Depuis la dissolution du Conseil national de l’ordre des chirurgiens dentistes par le ministère de tutelle et la démission du Conseil supérieur de l’ordre des chirurgiens dentistes, les professionnels du secteur attendent qu’une instance s’installe en vue de s’occuper de l’éthique et de la déontologie et prendre en charge les problèmes du secteur. Ces problèmes s’articulent, entre autres, autour de l’endettement des jeunes promoteurs, des cabinets en difficulté et de la question de la fiscalité et des assurances.
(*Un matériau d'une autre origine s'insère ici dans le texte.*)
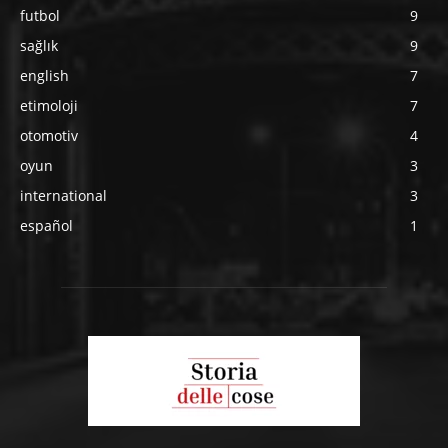
futbol
9
sağlık
9
english
7
etimoloji
7
otomotiv
4
oyun
3
international
3
español
1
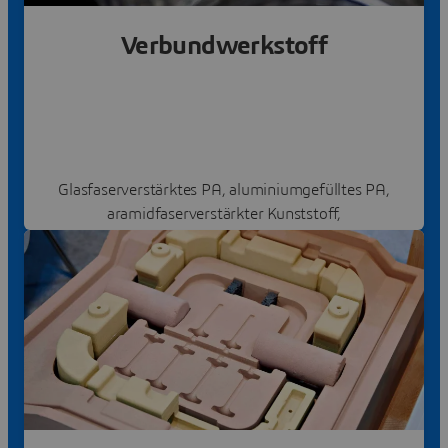
Verbundwerkstoff
Glasfaserverstärktes PA, aluminiumgefülltes PA,
aramidfaserverstärkter Kunststoff,
carbonfaserverstärkter ABS-Kunststoff, etc.
Mehr erfahren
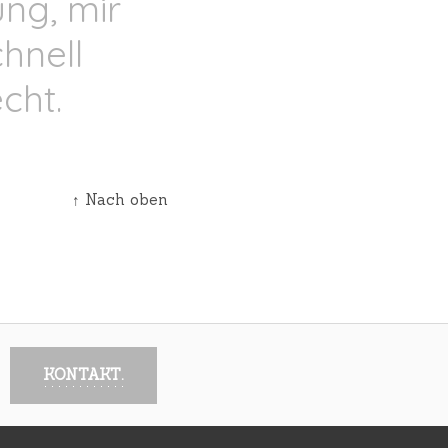
ng, mir
hnell
cht.
↑ Nach oben
KONTAKT.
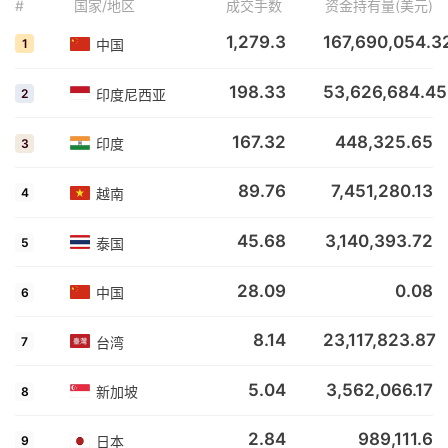
#
国家/地区
成交手数
资金持有量(美元)
1,279.3
167,690,054.3
中国
1
198.33
53,626,684.45
印度尼西亚
2
167.32
448,325.65
印度
3
89.76
7,451,280.13
越南
4
45.68
3,140,393.72
泰国
5
28.09
0.08
中国
6
8.14
23,117,823.87
台湾
7
5.04
3,562,066.17
新加坡
8
2.84
989,111.6
日本
9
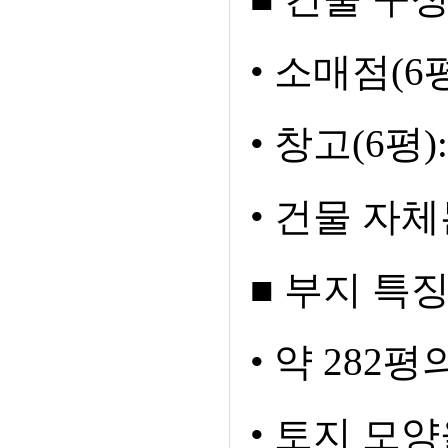
• 소매점(6
• 창고(6
• 건물 자
■ 부지 특
• 약 282
• 토지 모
Cet état de choses, souligne le docteur Lahcen Breght, président du Syndicat régional des médecins dentistes privés du Grand Casablanca, a été derrière la fermeture de plusieurs cabinets, des contentieux et, pis encore, l’immigration de certains médecins ayant plus de quinze années d’exercice pour aller s’installer sous d’autres cieux, notamment au Canada. Le problème de la formation continue suscite également la grogne des professionnels. Puisque, ceux qui veulent suivre une formation continue sont obligés d’aller chercher ailleurs, par leurs propres moyens. Indubitablement, les contraintes imposées au niveau de la recherche scientifique et technique y sont pour beaucoup. Le docteur Breght ajoute dans ce cadre que les jeunes chirurgiens dentistes ont fait de gros investissements dans ce secteur où les seules garanties pour la réussite sont leurs compétences, leur disponibilité et leur savoir-faire au service des concitoyens. Un métier à vocation sociale qui se trouve, par l’accumulation des problèmes, en dents-de-scie.